Dataset entries
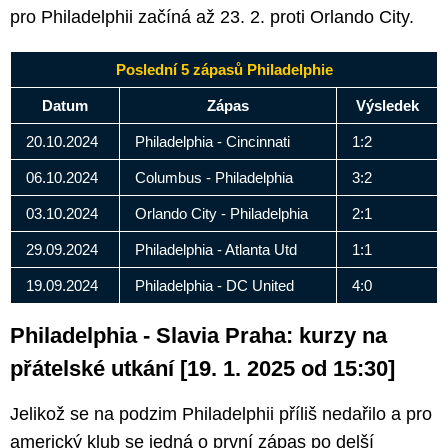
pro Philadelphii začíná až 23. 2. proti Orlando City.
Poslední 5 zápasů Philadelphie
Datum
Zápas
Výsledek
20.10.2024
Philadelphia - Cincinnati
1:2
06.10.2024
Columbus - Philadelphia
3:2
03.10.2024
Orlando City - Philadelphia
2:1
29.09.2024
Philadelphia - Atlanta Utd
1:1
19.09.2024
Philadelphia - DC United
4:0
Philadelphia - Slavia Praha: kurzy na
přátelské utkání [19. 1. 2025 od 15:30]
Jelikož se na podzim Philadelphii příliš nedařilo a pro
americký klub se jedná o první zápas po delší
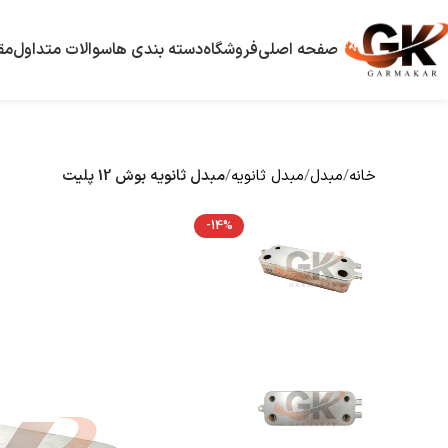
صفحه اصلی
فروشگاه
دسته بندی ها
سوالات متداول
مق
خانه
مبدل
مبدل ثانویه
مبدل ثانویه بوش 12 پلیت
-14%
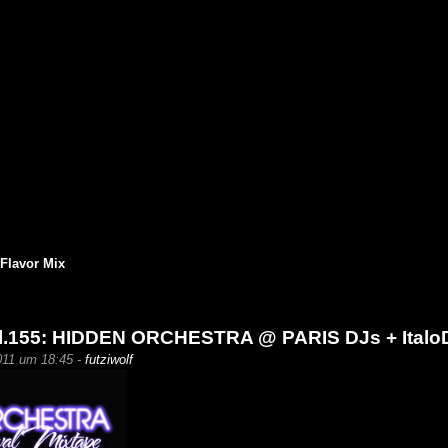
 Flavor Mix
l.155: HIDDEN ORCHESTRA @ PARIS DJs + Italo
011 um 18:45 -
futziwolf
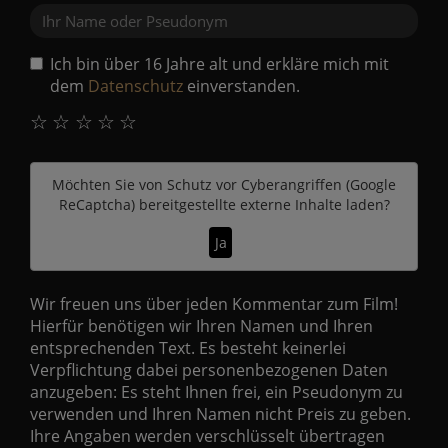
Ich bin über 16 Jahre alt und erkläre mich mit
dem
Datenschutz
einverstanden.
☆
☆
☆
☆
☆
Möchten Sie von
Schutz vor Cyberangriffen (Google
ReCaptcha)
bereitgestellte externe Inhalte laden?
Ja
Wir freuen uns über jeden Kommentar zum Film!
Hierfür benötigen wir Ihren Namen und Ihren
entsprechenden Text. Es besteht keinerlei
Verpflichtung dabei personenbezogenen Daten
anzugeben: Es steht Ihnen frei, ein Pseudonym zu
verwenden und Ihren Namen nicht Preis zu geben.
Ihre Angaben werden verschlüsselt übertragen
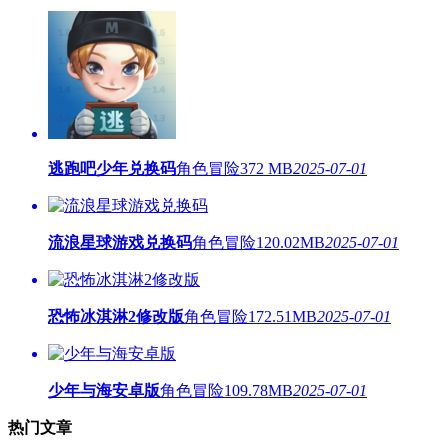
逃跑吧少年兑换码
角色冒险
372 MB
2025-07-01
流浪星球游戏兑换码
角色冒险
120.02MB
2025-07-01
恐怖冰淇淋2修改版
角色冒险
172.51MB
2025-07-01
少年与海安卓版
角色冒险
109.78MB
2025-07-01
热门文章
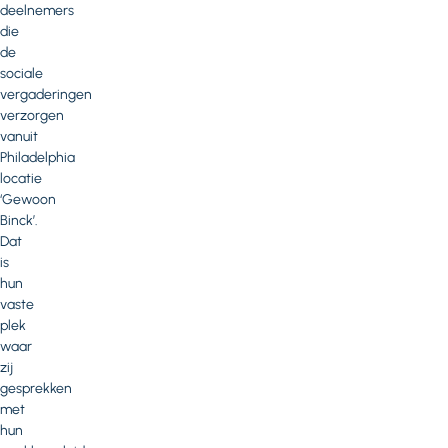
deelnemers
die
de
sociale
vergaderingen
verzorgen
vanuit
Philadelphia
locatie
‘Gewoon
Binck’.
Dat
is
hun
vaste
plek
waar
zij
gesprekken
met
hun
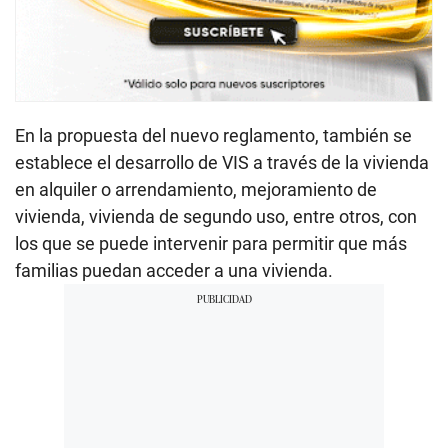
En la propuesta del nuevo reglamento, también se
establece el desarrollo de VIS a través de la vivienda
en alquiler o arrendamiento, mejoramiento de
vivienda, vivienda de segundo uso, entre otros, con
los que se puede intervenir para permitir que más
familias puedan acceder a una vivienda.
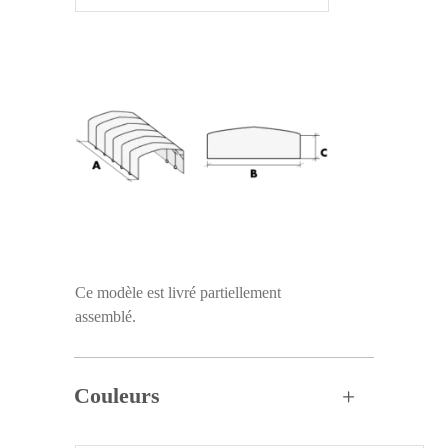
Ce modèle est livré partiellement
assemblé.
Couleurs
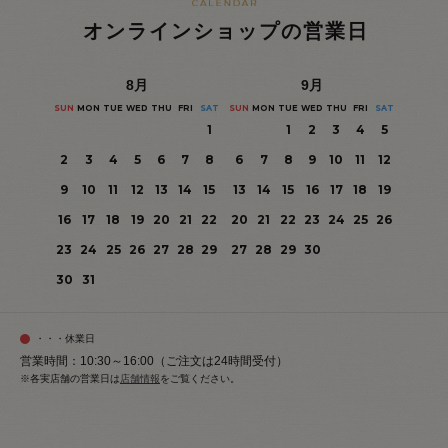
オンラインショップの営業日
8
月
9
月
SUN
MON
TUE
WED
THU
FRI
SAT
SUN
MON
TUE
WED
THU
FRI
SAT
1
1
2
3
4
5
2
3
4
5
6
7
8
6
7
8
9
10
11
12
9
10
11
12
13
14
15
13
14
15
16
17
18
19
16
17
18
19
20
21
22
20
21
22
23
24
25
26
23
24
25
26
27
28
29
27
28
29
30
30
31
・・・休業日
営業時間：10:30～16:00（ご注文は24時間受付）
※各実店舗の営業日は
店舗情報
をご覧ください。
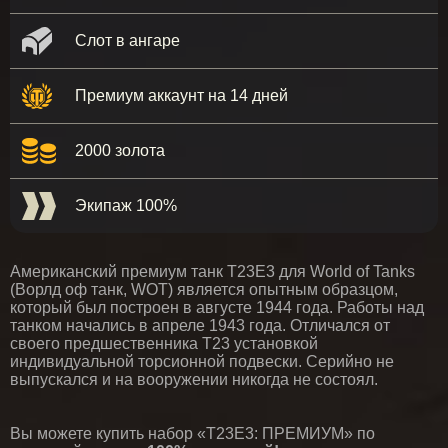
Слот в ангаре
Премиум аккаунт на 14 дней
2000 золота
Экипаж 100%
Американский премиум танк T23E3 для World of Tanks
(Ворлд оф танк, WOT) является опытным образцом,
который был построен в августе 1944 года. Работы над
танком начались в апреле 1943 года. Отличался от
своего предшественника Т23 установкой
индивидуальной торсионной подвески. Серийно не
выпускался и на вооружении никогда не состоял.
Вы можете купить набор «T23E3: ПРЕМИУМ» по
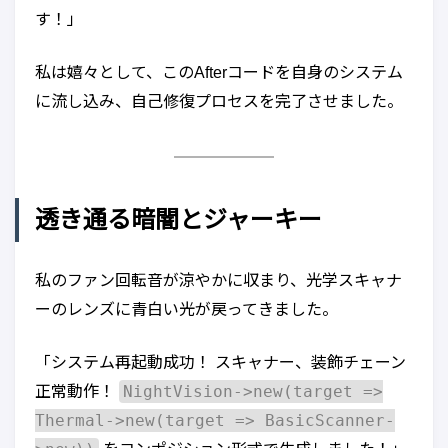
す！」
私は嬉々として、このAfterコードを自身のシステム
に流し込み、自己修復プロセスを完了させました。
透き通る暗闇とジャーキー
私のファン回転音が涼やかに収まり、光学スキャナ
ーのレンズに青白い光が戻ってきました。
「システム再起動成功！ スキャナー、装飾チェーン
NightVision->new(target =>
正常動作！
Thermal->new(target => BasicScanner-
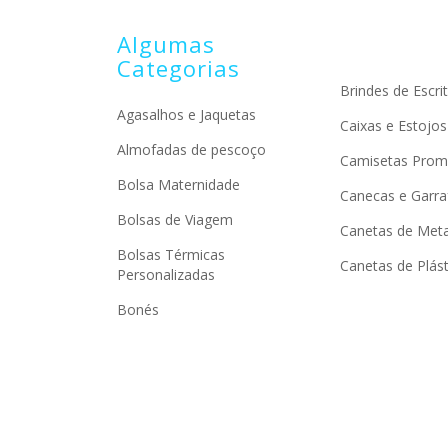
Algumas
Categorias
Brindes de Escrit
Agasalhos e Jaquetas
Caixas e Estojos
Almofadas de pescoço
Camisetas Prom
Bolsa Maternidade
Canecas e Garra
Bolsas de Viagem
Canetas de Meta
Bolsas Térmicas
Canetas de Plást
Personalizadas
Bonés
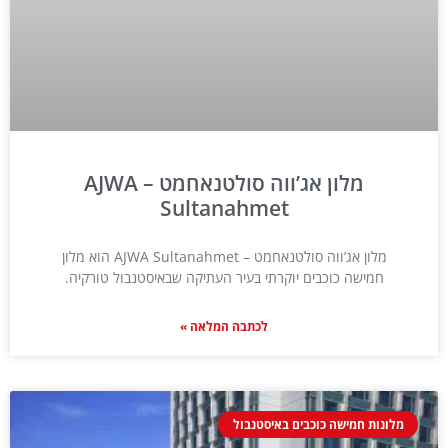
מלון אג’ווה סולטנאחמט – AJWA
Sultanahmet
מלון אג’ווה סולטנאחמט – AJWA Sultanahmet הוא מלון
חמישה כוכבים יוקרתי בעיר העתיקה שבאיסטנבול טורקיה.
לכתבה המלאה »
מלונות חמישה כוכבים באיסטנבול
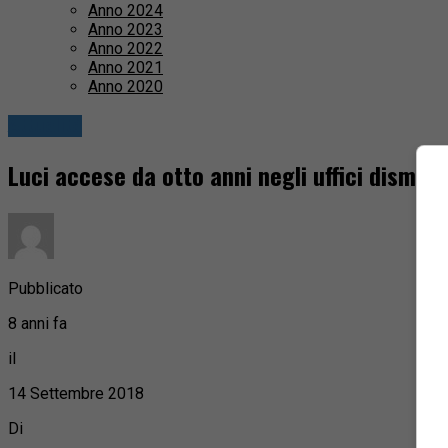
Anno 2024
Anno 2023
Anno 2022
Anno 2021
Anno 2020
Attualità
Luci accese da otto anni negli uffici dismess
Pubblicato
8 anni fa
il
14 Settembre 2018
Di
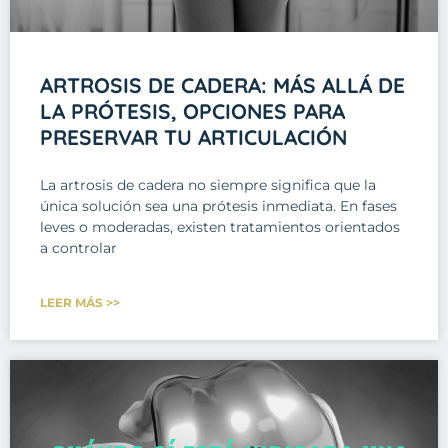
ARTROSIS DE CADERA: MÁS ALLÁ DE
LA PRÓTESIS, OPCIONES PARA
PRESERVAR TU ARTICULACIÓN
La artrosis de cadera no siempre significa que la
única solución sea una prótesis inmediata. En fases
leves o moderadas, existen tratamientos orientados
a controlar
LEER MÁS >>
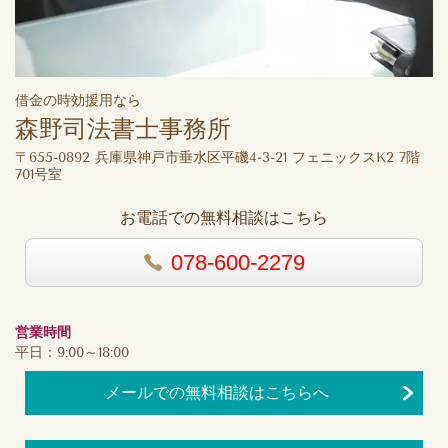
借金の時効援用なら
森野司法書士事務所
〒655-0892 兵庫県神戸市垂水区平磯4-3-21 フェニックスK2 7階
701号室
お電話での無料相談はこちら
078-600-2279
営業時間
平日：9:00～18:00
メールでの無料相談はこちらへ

Task requirements
Where does the word "חמישה" show up in the material? Copy out each line that has it.

Solution to this problem
חמישה כוכבים יוקרתי בעיר העתיקה שבאיסטנבול טורקיה.
מלונות חמישה כוכבים באיסטנבול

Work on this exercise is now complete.